Kısacası, mevcut sistemdeki sigorta kuruluşlarıyla “hayat sigortası” hariç bütün sigorta işlemleri yapılabilir, ödemeleri alınabilir, helaldir, herhangi bir mahzuru olmaz.

Hayat sigortası ise hoş görülmemiştir. Nitekim Silsile-i Zeheb’in 33’üncü ve son halkasını teşkil eden vâris-i Rasûl üstâzünâ Süleyman Hilmi Tunahan ( k.s.) hazretleri buyurmuşlardır ki:

“Bilcümle menkul ve gayrimenkul emvalin sigortası caizdir. Lakin ‘hayat sigortası’ Hazret-i Mevlâ’ya karşı yakışıksızlıktır. Hayatı sigorta etmek: ‘Yâ Rabbi! Ben senin verdiğin bu hayatı satıyorum’ manasına gelir.” [Ziya Sunguroğlu, Notlarım, s. 14]

***

Velhasıl; dâru’l-harpte Müslümanla gayrimüslim arasında, fâsit sayılan alışveriş ve ticaret muâmeleleri caizdir.
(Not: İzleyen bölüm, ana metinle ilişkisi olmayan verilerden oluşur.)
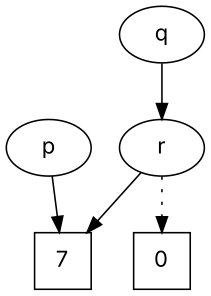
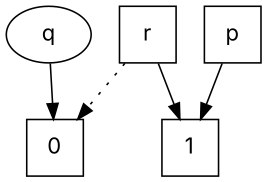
  digraph {
    fontname=Inter
    node [fontname=Inter]
    edge [fontname=Inter]
    n1 [label=q]
-   n2 [label=r]
-   1 [shape=square label=7]
+   n2 [label=r shape=square]
+   1 [shape=square]
    0 [shape=square]
-   p
-   n1 -> n2
+   p [shape=square]
+   n1 -> 0
    n2 -> 1
    n2 -> 0 [style=dotted]
    p -> 1
  }
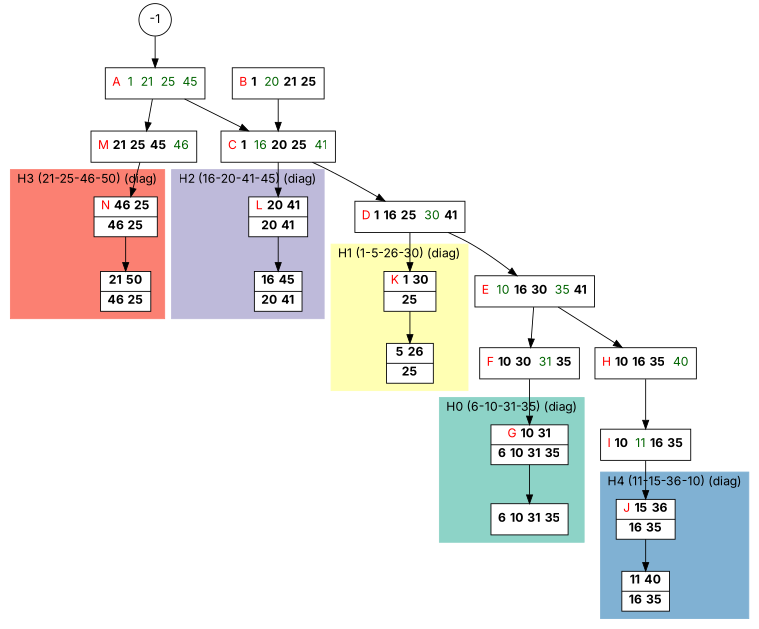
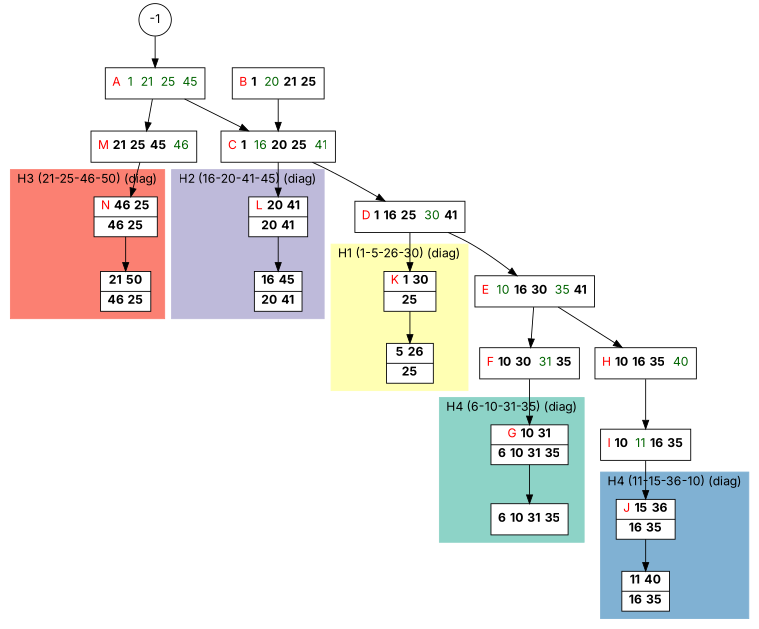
  digraph {
    fontname=Inter
    node [fillcolor=white fontname=Inter shape=record style=filled]
    edge [fontname=Inter]
    n1 [label=<{  <FONT COLOR="RED">G</FONT> <b>10</b> <b>31</b>|  <b>6</b> <b>10</b> <b>31</b> <b>35</b>}>]
    n2 [label=<{ <b>6</b> <b>10</b> <b>31</b> <b>35</b>}>]
    n3 [label=<{  <FONT COLOR="RED">K</FONT> <b>1</b> <b>30</b>|  <b>25</b>}>]
    n4 [label=<{ <b>5</b> <b>26</b>|  <b>25</b>}>]
    n5 [label=<{  <FONT COLOR="RED">L</FONT> <b>20</b> <b>41</b>|  <b>20</b> <b>41</b>}>]
    n6 [label=<{ <b>16</b> <b>45</b>|  <b>20</b> <b>41</b>}>]
    n7 [label=<{  <FONT COLOR="RED">N</FONT> <b>46</b> <b>25</b>|  <b>46</b> <b>25</b>}>]
    n8 [label=<{ <b>21</b> <b>50</b>|  <b>46</b> <b>25</b>}>]
    n9 [label=<{  <FONT COLOR="RED">J</FONT> <b>15</b> <b>36</b>|  <b>16</b> <b>35</b>}>]
    n10 [label=<{ <b>11</b> <b>40</b>|  <b>16</b> <b>35</b>}>]
    n11 [label=<{  <FONT COLOR="RED">A</FONT>  <FONT COLOR="DARKGREEN">1</FONT>  <FONT COLOR="DARKGREEN">21</FONT>  <FONT COLOR="DARKGREEN">25</FONT>  <FONT COLOR="DARKGREEN">45</FONT>}> fillcolor="" style=""]
    n12 [label=<{  <FONT COLOR="RED">M</FONT> <b>21</b> <b>25</b> <b>45</b>  <FONT COLOR="DARKGREEN">46</FONT>}> fillcolor="" style=""]
    n13 [label=<{  <FONT COLOR="RED">C</FONT> <b>1</b>  <FONT COLOR="DARKGREEN">16</FONT> <b>20</b> <b>25</b>  <FONT COLOR="DARKGREEN">41</FONT>}> fillcolor="" style=""]
    n14 [label=<{  <FONT COLOR="RED">B</FONT> <b>1</b>  <FONT COLOR="DARKGREEN">20</FONT> <b>21</b> <b>25</b>}> fillcolor="" style=""]
    -1 [shape=circle]
    n16 [label=<{  <FONT COLOR="RED">D</FONT> <b>1</b> <b>16</b> <b>25</b>  <FONT COLOR="DARKGREEN">30</FONT> <b>41</b>}> fillcolor="" style=""]
    n17 [label=<{  <FONT COLOR="RED">E</FONT>  <FONT COLOR="DARKGREEN">10</FONT> <b>16</b> <b>30</b>  <FONT COLOR="DARKGREEN">35</FONT> <b>41</b>}> fillcolor="" style=""]
    n18 [label=<{  <FONT COLOR="RED">F</FONT> <b>10</b> <b>30</b>  <FONT COLOR="DARKGREEN">31</FONT> <b>35</b>}> fillcolor="" style=""]
    n19 [label=<{  <FONT COLOR="RED">H</FONT> <b>10</b> <b>16</b> <b>35</b>  <FONT COLOR="DARKGREEN">40</FONT>}> fillcolor="" style=""]
    n20 [label=<{  <FONT COLOR="RED">I</FONT> <b>10</b>  <FONT COLOR="DARKGREEN">11</FONT> <b>16</b> <b>35</b>}> fillcolor="" style=""]
    subgraph cluster_1 {
      color="#8DD3C7"
-     label="H0 (6-10-31-35) (diag)"
+     label="H4 (6-10-31-35) (diag)"
      labeljust=l
      style=filled
      n1
      n2
    }
    subgraph cluster_2 {
      color="#FFFFB3"
      label="H1 (1-5-26-30) (diag)"
      labeljust=l
      style=filled
      n3
      n4
    }
    subgraph cluster_3 {
      color="#BEBADA"
      label="H2 (16-20-41-45) (diag)"
      labeljust=l
      style=filled
      n5
      n6
    }
    subgraph cluster_4 {
      color="#FB8072"
      label="H3 (21-25-46-50) (diag)"
      labeljust=l
      style=filled
      n7
      n8
    }
    subgraph cluster_5 {
      color="#80B1D3"
      label="H4 (11-15-36-10) (diag)"
      labeljust=l
      style=filled
      n9
      n10
    }
    n1 -> n2
    n3 -> n4
    n5 -> n6
    n7 -> n8
    n9 -> n10
    n11 -> n12
    n11 -> n13
    n12 -> n7
    n13 -> n5
    n13 -> n16
    n14 -> n13
    -1 -> n11
    n16 -> n3
    n16 -> n17
    n17 -> n18
    n17 -> n19
    n18 -> n1
    n19 -> n20
    n20 -> n9
  }
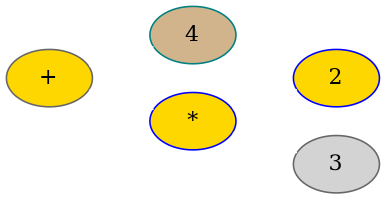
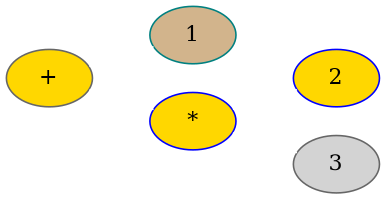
  graph {
    rankdir=LR
    fontname="DejaVu Serif"
    node [color=gray40 style="filled,solid" fillcolor=gold fontname="DejaVu Serif"]
    edge [color=white fontcolor=white fontname="DejaVu Serif"]
    "+"
-   1 [color=teal fillcolor=tan label=4]
+   1 [color=teal fillcolor=tan]
    "*" [color=blue]
    2 [color=blue]
    3 [fillcolor=lightgrey]
    "+" -- 1
    "+" -- "*"
    "*" -- 2
    "*" -- 3
  }
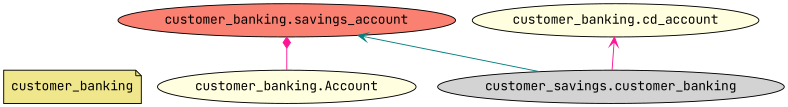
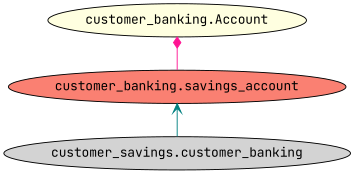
  digraph {
    fontname="JetBrains Mono"
    rankdir=BT
    node [color=black fillcolor=lightyellow fontname="JetBrains Mono" shape=ellipse style="solid,filled"]
    edge [arrowhead=vee arrowtail=none color=deeppink fontname="JetBrains Mono"]
-   n1 [fillcolor=khaki label=customer_banking shape=note]
    n2 [label="customer_banking.Account"]
-   n3 [label="customer_banking.cd_account"]
    n4 [fillcolor=lightgrey label="customer_savings.customer_banking"]
    n5 [fillcolor=salmon label="customer_banking.savings_account"]
-   n4 -> n3
    n4 -> n5 [color=teal]
-   n2 -> n5 [arrowhead=diamond]
+   n5 -> n2 [arrowhead=diamond]
  }
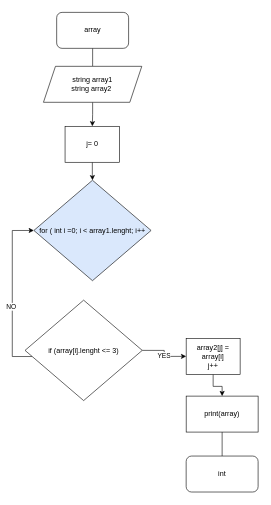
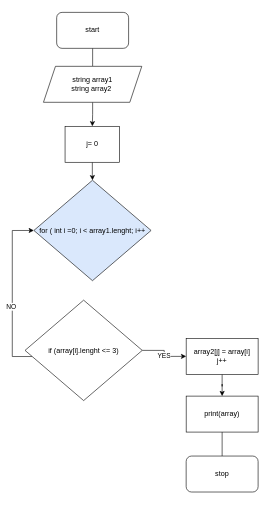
  <mxCell id="0" />
  <mxCell id="1" parent="0" />
  <mxCell id="2" style="edgeStyle=orthogonalEdgeStyle;rounded=0;orthogonalLoop=1;jettySize=auto;html=1;exitX=0.5;exitY=1;exitDx=0;exitDy=0;entryX=0.5;entryY=0;entryDx=0;entryDy=0;endArrow=none;" parent="1" source="3" target="5" edge="1"><mxGeometry relative="1" as="geometry" /></mxCell>
- <mxCell id="3" value="array" style="rounded=1;whiteSpace=wrap;html=1;" parent="1" vertex="1"><mxGeometry x="94" y="20" width="120" height="60" as="geometry" /></mxCell>
+ <mxCell id="3" value="start" style="rounded=1;whiteSpace=wrap;html=1;" parent="1" vertex="1"><mxGeometry x="94" y="20" width="120" height="60" as="geometry" /></mxCell>
  <mxCell id="4" style="edgeStyle=orthogonalEdgeStyle;rounded=0;orthogonalLoop=1;jettySize=auto;html=1;entryX=0.5;entryY=0;entryDx=0;entryDy=0;" parent="1" source="5" target="7" edge="1"><mxGeometry relative="1" as="geometry" /></mxCell>
  <mxCell id="5" value="string array1&lt;br&gt;string array2&amp;nbsp;" style="shape=parallelogram;perimeter=parallelogramPerimeter;whiteSpace=wrap;html=1;fixedSize=1;" parent="1" vertex="1"><mxGeometry x="72" y="110" width="164" height="60" as="geometry" /></mxCell>
  <mxCell id="6" value="" style="edgeStyle=orthogonalEdgeStyle;rounded=0;orthogonalLoop=1;jettySize=auto;html=1;" parent="1" source="7" target="8" edge="1"><mxGeometry relative="1" as="geometry" /></mxCell>
  <mxCell id="7" value="j= 0" style="rounded=0;whiteSpace=wrap;html=1;" parent="1" vertex="1"><mxGeometry x="108" y="210" width="91" height="60" as="geometry" /></mxCell>
  <mxCell id="8" value="for ( int i =0; i &amp;lt; array1.lenght; i++" style="rhombus;whiteSpace=wrap;html=1;fillColor=#dae8fc;" parent="1" vertex="1"><mxGeometry x="56" y="300" width="195.5" height="167.5" as="geometry" /></mxCell>
  <mxCell id="9" style="edgeStyle=orthogonalEdgeStyle;rounded=0;orthogonalLoop=1;jettySize=auto;html=1;entryX=0;entryY=0.5;entryDx=0;entryDy=0;" parent="1" source="11" target="8" edge="1"><mxGeometry relative="1" as="geometry"><mxPoint x="20" y="380" as="targetPoint" /><Array as="points"><mxPoint x="20" y="594" /><mxPoint x="20" y="384" /></Array></mxGeometry></mxCell>
  <mxCell id="10" style="edgeStyle=orthogonalEdgeStyle;rounded=0;orthogonalLoop=1;jettySize=auto;html=1;exitX=1;exitY=0.5;exitDx=0;exitDy=0;entryX=0;entryY=0.5;entryDx=0;entryDy=0;" parent="1" source="11" target="13" edge="1"><mxGeometry relative="1" as="geometry" /></mxCell>
  <mxCell id="11" value="if (array[i].lenght &amp;lt;= 3)" style="rhombus;whiteSpace=wrap;html=1;" parent="1" vertex="1"><mxGeometry x="41.25" y="500" width="195.5" height="167.5" as="geometry" /></mxCell>
  <mxCell id="12" value="" style="edgeStyle=orthogonalEdgeStyle;rounded=0;orthogonalLoop=1;jettySize=auto;html=1;" parent="1" source="13" target="15" edge="1"><mxGeometry relative="1" as="geometry" /></mxCell>
- <mxCell id="13" value="array2[j] = array[i]&lt;br&gt;j++" style="rounded=0;whiteSpace=wrap;html=1;" parent="1" vertex="1"><mxGeometry x="310" y="563.75" width="90" height="60" as="geometry" /></mxCell>
+ <mxCell id="13" value="array2[j] = array[i]&lt;br&gt;j++" style="rounded=0;whiteSpace=wrap;html=1;" parent="1" vertex="1"><mxGeometry x="310" y="563.75" width="120" height="60" as="geometry" /></mxCell>
  <mxCell id="14" style="edgeStyle=orthogonalEdgeStyle;rounded=0;orthogonalLoop=1;jettySize=auto;html=1;entryX=0.5;entryY=0;entryDx=0;entryDy=0;endArrow=none;" parent="1" source="15" target="16" edge="1"><mxGeometry relative="1" as="geometry" /></mxCell>
  <mxCell id="15" value="print(array)" style="rounded=0;whiteSpace=wrap;html=1;" parent="1" vertex="1"><mxGeometry x="310" y="660" width="120" height="60" as="geometry" /></mxCell>
- <mxCell id="16" value="int" style="rounded=1;whiteSpace=wrap;html=1;" parent="1" vertex="1"><mxGeometry x="310" y="760" width="120" height="60" as="geometry" /></mxCell>
+ <mxCell id="16" value="stop" style="rounded=1;whiteSpace=wrap;html=1;" parent="1" vertex="1"><mxGeometry x="310" y="760" width="120" height="60" as="geometry" /></mxCell>
  <mxCell id="17" value="YES" style="edgeLabel;html=1;align=center;verticalAlign=middle;resizable=0;points=[];" parent="1" vertex="1" connectable="0"><mxGeometry x="151.1" y="397.9" as="geometry"><mxPoint x="121" y="195" as="offset" /></mxGeometry></mxCell>
  <mxCell id="18" value="NO" style="edgeLabel;html=1;align=center;verticalAlign=middle;resizable=0;points=[];" parent="1" vertex="1" connectable="0"><mxGeometry x="47.75" y="485" as="geometry"><mxPoint x="-30" y="25" as="offset" /></mxGeometry></mxCell>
O bakımdan bir Müslüman, dâr-ı harpte meşrû olmayan ticaret muâmeleleriyle harbînin malını alsa, buna mâlik olur. [Bkz. es-Serahsî, el-Mebsût, Mısır 1331, X, 28, 95, XIV, 56, 57; İbn Hümam, Fethu’l-Kadir Li’l-Âcizi’l-Fakir, Mısır, 1319, 6, 178; İbn Abidin, Bulak 1272, IV, 188; Diyanet İslâm Ansiklopedesi, Faiz maddesi , s. 121]

Günümüz dünyasında mevcut sistemler içerisinde faaliyet gösteren bu kuruluşların, tüzel kişilik olarak İslâm’la-İslâm hukukiyle bir ilişkisi var mıdır?

Hayır.

Böyle bir düşünce ve endişeleri mevcut mudur?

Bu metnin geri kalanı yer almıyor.